Unravelling Cremated Bone – Structural, Elemental and Isotopic Studies

Cremated bone occurs in many archaeological sites as small grey and white fragments. The high temperatures reached during heating induce structural, elemental and isotopic changes to bone apatite (the inorganic fraction of bone). These changes are investigated here by infrared spectroscopy and mass spectrometry (δ13Cap, δ18Oc, δ18Op and 87Sr/86Sr) in both modern heated bone and archaeological cremated specimens.

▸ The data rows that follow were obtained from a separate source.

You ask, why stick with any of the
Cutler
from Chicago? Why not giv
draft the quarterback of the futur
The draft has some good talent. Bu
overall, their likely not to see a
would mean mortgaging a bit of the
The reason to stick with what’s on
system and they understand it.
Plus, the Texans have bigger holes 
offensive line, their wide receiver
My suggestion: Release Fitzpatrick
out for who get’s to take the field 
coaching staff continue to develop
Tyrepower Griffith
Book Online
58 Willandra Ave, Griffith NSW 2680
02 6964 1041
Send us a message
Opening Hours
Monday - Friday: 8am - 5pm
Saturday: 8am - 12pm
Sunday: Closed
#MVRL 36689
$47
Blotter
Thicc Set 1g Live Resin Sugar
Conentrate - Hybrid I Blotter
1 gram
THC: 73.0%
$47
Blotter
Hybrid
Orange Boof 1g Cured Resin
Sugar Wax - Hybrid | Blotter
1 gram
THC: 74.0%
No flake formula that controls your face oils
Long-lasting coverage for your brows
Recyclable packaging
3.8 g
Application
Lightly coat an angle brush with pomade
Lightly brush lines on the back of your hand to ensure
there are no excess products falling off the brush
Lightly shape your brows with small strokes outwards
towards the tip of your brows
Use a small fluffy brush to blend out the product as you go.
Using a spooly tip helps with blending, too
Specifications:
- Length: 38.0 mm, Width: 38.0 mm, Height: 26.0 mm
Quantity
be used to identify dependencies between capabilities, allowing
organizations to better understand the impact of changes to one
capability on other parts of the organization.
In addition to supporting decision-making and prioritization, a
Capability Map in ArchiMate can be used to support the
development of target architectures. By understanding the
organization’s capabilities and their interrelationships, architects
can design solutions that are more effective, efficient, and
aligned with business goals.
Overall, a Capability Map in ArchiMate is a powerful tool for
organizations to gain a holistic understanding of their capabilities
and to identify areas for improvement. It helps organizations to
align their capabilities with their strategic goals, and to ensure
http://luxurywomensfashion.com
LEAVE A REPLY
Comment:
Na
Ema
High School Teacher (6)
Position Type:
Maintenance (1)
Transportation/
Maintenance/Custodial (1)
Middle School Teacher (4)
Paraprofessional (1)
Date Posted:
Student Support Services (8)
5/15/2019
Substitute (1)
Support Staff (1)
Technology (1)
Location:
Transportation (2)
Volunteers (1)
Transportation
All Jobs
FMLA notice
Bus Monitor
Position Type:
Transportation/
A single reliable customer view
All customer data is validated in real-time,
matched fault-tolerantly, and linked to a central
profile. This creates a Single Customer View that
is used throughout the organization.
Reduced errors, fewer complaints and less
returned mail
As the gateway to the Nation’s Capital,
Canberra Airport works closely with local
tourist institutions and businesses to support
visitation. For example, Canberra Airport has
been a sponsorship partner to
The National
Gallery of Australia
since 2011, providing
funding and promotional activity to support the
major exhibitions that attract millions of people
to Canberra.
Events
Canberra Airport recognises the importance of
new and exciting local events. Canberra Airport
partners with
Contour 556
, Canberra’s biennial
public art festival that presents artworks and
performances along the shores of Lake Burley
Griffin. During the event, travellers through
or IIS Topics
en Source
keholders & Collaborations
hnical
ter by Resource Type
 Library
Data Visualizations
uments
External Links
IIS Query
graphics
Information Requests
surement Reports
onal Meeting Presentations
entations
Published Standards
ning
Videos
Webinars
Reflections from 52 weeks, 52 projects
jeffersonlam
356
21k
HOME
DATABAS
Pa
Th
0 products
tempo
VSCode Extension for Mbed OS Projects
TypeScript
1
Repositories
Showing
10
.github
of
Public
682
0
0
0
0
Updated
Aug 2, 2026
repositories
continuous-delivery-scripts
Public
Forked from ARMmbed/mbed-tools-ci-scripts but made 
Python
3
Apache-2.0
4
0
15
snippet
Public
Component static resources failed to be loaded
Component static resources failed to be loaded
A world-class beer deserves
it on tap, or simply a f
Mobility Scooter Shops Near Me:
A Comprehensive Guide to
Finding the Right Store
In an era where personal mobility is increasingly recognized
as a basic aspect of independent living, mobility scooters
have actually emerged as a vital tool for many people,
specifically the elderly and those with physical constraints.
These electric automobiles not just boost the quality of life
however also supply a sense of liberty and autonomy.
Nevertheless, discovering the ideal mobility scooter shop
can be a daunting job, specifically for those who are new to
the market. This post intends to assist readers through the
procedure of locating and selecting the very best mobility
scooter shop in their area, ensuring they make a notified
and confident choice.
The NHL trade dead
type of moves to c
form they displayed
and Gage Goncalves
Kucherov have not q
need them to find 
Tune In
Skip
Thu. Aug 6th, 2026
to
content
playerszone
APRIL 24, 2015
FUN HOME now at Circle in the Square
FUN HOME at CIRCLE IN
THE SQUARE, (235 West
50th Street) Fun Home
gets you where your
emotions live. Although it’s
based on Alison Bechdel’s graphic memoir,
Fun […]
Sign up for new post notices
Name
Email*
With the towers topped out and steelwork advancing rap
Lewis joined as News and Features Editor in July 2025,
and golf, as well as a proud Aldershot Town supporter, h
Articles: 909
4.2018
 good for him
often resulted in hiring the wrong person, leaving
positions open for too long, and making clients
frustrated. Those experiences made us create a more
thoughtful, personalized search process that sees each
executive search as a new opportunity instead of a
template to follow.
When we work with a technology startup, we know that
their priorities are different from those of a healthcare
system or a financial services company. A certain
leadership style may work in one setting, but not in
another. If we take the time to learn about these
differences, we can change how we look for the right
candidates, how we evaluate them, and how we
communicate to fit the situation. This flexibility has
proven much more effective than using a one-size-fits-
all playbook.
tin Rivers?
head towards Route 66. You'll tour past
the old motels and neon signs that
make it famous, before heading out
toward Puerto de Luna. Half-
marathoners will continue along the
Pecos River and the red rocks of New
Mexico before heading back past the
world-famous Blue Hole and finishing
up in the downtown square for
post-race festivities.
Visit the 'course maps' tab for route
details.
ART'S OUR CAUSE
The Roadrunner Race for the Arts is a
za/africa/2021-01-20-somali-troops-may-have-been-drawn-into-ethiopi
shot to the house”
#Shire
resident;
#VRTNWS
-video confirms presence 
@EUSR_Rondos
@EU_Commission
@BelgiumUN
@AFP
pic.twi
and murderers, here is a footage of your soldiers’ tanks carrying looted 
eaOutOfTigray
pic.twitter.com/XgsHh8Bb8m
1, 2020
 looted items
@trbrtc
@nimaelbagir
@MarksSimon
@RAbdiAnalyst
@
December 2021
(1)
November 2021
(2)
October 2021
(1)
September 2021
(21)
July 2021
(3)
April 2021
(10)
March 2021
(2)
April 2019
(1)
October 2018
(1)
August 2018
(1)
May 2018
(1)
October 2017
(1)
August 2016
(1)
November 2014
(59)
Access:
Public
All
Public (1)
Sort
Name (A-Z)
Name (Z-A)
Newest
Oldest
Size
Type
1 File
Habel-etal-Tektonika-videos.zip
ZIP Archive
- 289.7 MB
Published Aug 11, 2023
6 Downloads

The results of various heating experiments (in laboratory and natural conditions) highlight the significant carbon and oxygen exchanges with the fuel used as well as with bone organic matter (mainly collagen). While not informing on dietary practice and hydrology as is the case with unburned bone/tooth, the carbon and oxygen isotope ratios of calcined samples together with infrared spectroscopy results provide information on the conditions in which the bone was burned (e.g. presence of fuel, size of the pyre, temperatures reached, dry or fresh bone, etc.).
In contrast, the effect of burning on the strontium present in bone is minimal. Furthermore, as observed through artificial contamination experiments, post-burial alterations also appear to be extremely limited, which is to be expected due to the higher crystallinity of calcined bone apatite compared to unburned bone and even enamel. These experiments demonstrate that calcined bone provides a reliable substrate for mobility studies using its strontium isotope composition.
The results of this work greatly extend the application of strontium isotopes to places and periods in which cremation was the dominant mortuary practice, or where unburned bone and enamel do not survive. Furthermore, carbon and oxygen isotope analyses and infrared spectroscopy provide insights into the reconstruction of ancient cremation practices.